Provided data:
§ §
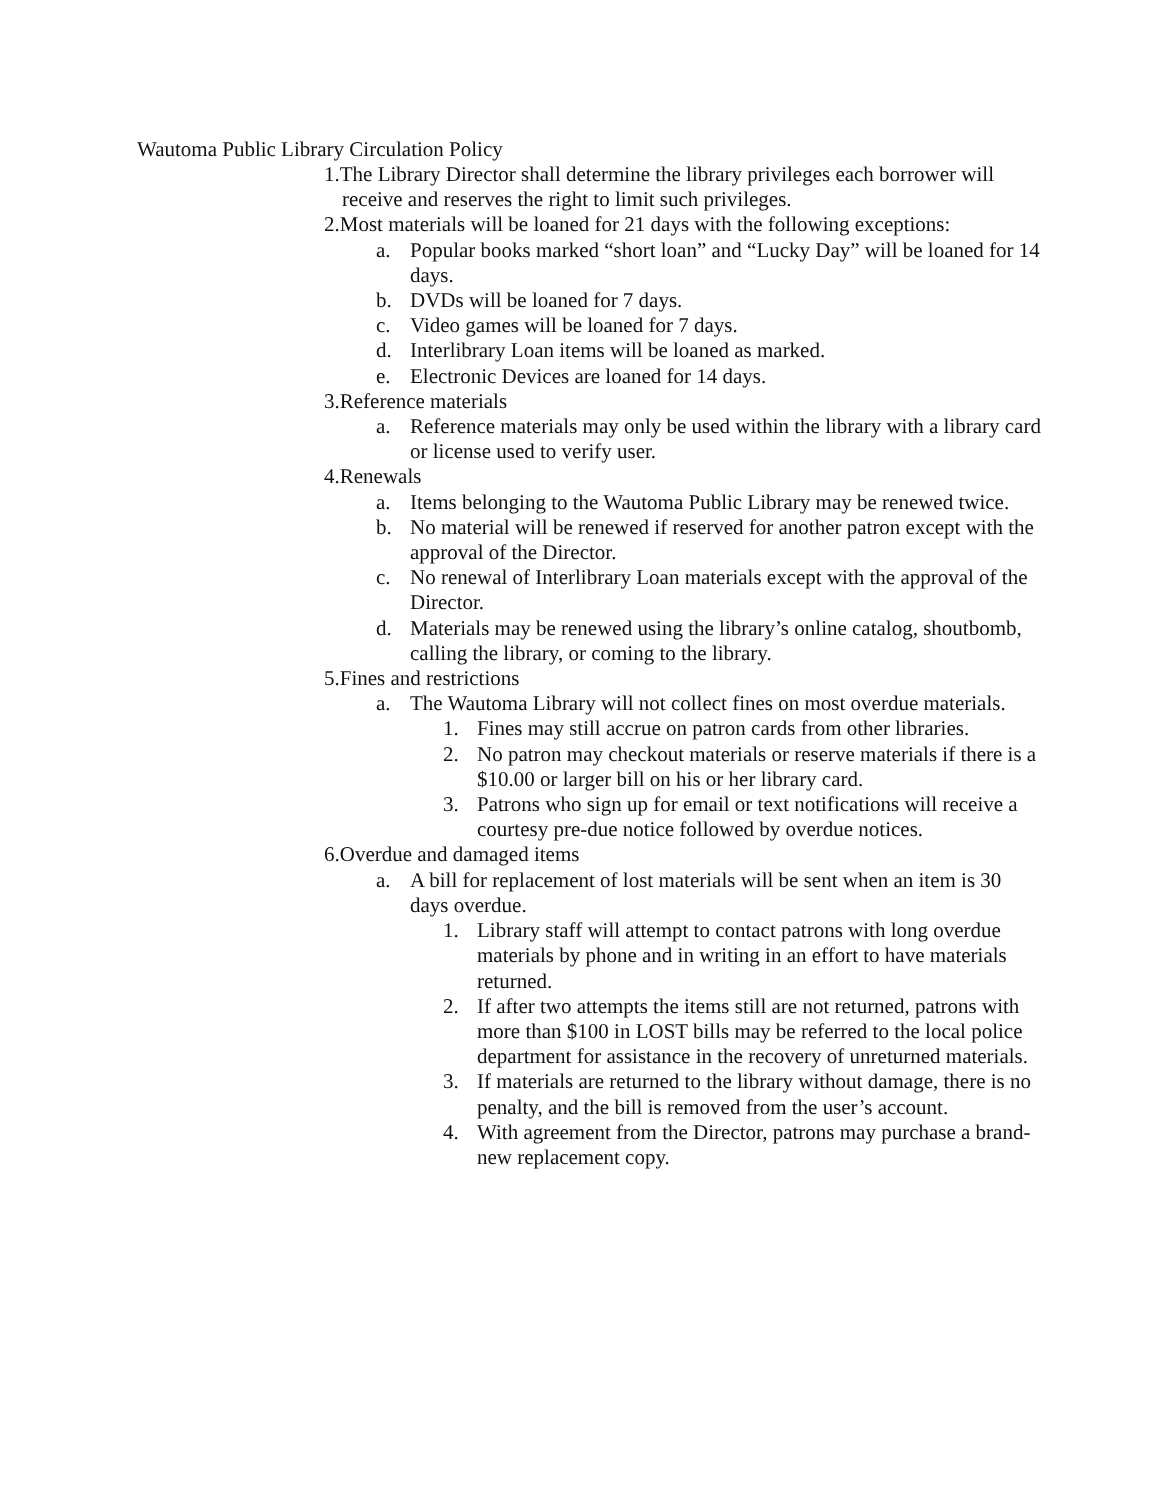Wautoma Public Library Circulation Policy
1.The Library Director shall determine the library privileges each borrower will receive and reserves the right to limit such privileges.
2.Most materials will be loaned for 21 days with the following exceptions:
a. Popular books marked “short loan” and “Lucky Day” will be loaned for 14 days.
b. DVDs will be loaned for 7 days.
c. Video games will be loaned for 7 days.
d. Interlibrary Loan items will be loaned as marked.
e. Electronic Devices are loaned for 14 days.
3.Reference materials
a. Reference materials may only be used within the library with a library card or license used to verify user.
4.Renewals
a. Items belonging to the Wautoma Public Library may be renewed twice.
b. No material will be renewed if reserved for another patron except with the approval of the Director.
c. No renewal of Interlibrary Loan materials except with the approval of the Director.
d. Materials may be renewed using the library’s online catalog, shoutbomb, calling the library, or coming to the library.
5.Fines and restrictions
a. The Wautoma Library will not collect fines on most overdue materials.
1. Fines may still accrue on patron cards from other libraries.
2. No patron may checkout materials or reserve materials if there is a $10.00 or larger bill on his or her library card.
3. Patrons who sign up for email or text notifications will receive a courtesy pre-due notice followed by overdue notices.
6.Overdue and damaged items
a. A bill for replacement of lost materials will be sent when an item is 30 days overdue.
1. Library staff will attempt to contact patrons with long overdue materials by phone and in writing in an effort to have materials returned.
2. If after two attempts the items still are not returned, patrons with more than $100 in LOST bills may be referred to the local police department for assistance in the recovery of unreturned materials.
3. If materials are returned to the library without damage, there is no penalty, and the bill is removed from the user’s account.
4. With agreement from the Director, patrons may purchase a brand-new replacement copy.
§ §
The task:
Keeping every character as it is, restate the lines above that run from the line with "a. The Wautoma" through the line with "1. Library staff", both included, and nothing else.

Solution for this problem:
a. The Wautoma Library will not collect fines on most overdue materials.
1. Fines may still accrue on patron cards from other libraries.
2. No patron may checkout materials or reserve materials if there is a $10.00 or larger bill on his or her library card.
3. Patrons who sign up for email or text notifications will receive a courtesy pre-due notice followed by overdue notices.
6.Overdue and damaged items
a. A bill for replacement of lost materials will be sent when an item is 30 days overdue.
1. Library staff will attempt to contact patrons with long overdue materials by phone and in writing in an effort to have materials returned.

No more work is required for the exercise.